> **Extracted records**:

____________________

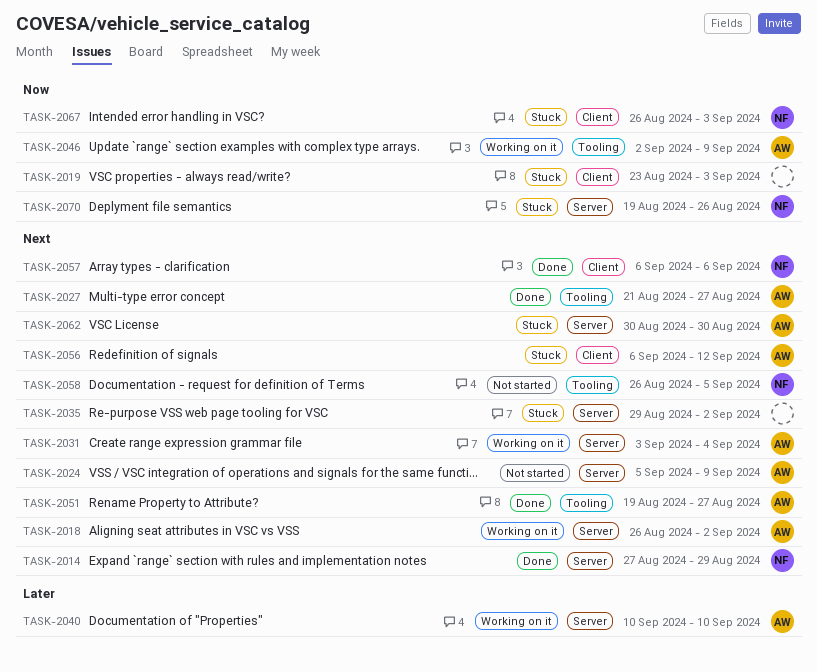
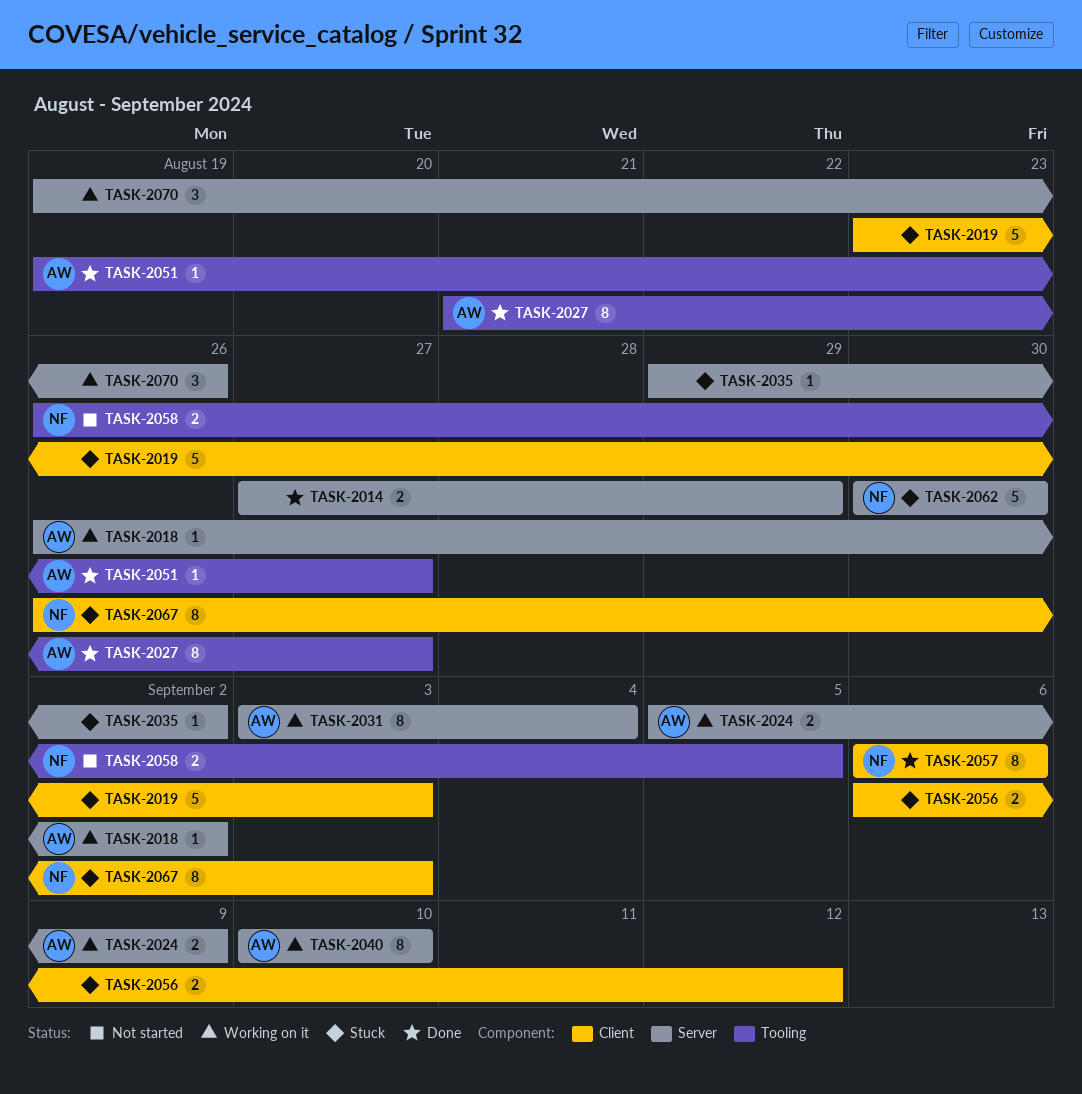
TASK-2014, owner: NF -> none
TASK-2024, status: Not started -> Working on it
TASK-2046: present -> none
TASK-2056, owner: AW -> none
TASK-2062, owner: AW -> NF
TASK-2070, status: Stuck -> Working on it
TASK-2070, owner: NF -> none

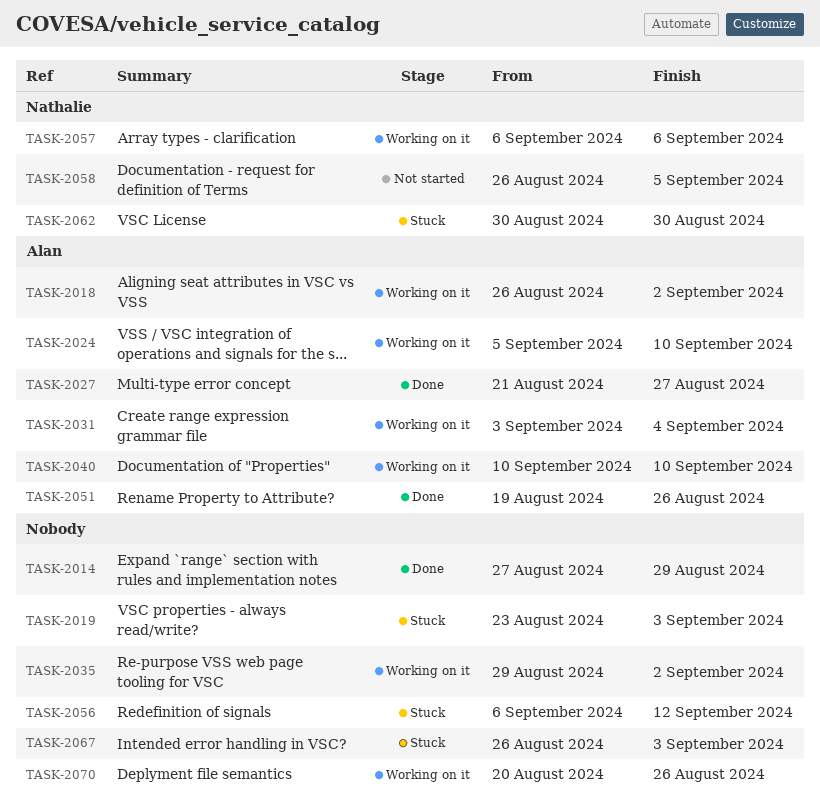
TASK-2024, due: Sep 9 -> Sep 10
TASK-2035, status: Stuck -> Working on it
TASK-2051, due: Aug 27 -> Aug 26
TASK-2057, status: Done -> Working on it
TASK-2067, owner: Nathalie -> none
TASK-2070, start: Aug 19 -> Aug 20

____________________

Begin with the line that contains "TASK-2067, owner: Nathalie -> none" and end with the last line of the records; set down every line in that span exactly, and nothing else.

TASK-2067, owner: Nathalie -> none
TASK-2070, start: Aug 19 -> Aug 20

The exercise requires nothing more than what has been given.